I told a recent acquaintance that I’m a financial coach and she said, “Are you going to yell at me? Because I feel like I need someone to yell at me.”

No, so sorry to disappoint, but I am not going to yell at you. What I will do is help you figure out if you are spending your money in line with your priorities.

If going out to Starbucks a few times a month (or even a week) is important to you, then budget for it and stop feeling guilty about it. If you realize that it’s more important to you to save up cash for your next car or take an amazing dream vacation with your honey or have a big safety net because your life feels a little unstable right now, then all I want you to do is make a conscious trade-off.

If you spend another $9.72 at Starbucks this week, that’s $9.72 that cannot be going to those other things. It’s not going to waste, it’s just not able to do two jobs at once. 

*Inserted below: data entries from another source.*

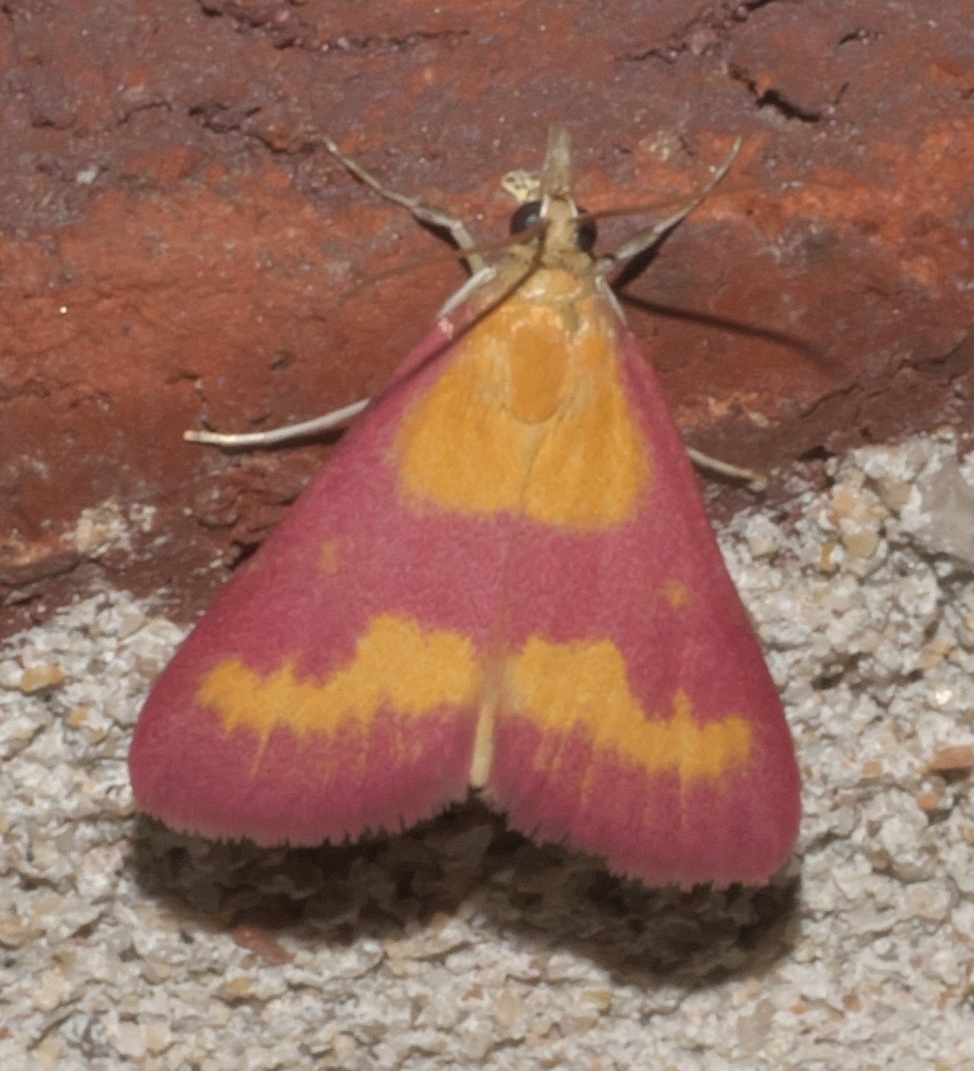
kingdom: Animalia
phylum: Arthropoda
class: Insecta
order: Lepidoptera
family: Crambidae
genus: Pyrausta
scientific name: Pyrausta laticlavia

Our culture is nearly always multitasking. (Pretend I'm not eating popcorn while typing this.) But the things is, our dollars can only do one job at once.

$1 = 1 job

One dollar equals one job. Either that dollar is for your latte, your library, or your liberation fund (sometimes known as an emergency fund).

Why Shame Doesn't Work

I won't yell at you for a few reasons:

  • it's not my money
  • I don't care what you do with your money
  • shame leads us to avoid the thing, not get better at it

Financial shame leads us to delete our banking app, completely ignore it, or eventually separate ourselves from our spending decisions and pretend we don't care.

So let's skip the shaming session, shall we?

If you look at what you spent your money on last week and think "Goodness, that's a lot of groceries/gas/golfballs" and you realize that's not really how you wanted to spend your money, then celebrate. You learned something about yourself. You figured out what you don't want to spend your money on (or you uncovered a previously unknown threshold for your spending). It's okay to regret a purchase. It is entirely possible that last week I bought terrible colored pencils and now I have sworn to always and forever buy Crayola from here on out. This regret is actually helpful. That "ouch" moment helps us learn from our mistakes but only if we keep shame out of it.

I'm not your drill sergeant. I'm not your mom. I'm not here to yell at you. I'm here to help you figure out how to spend your money in line with your priorities. Let's figure out your priorities, build a spending plan that honors your values, and go give every dollar a job.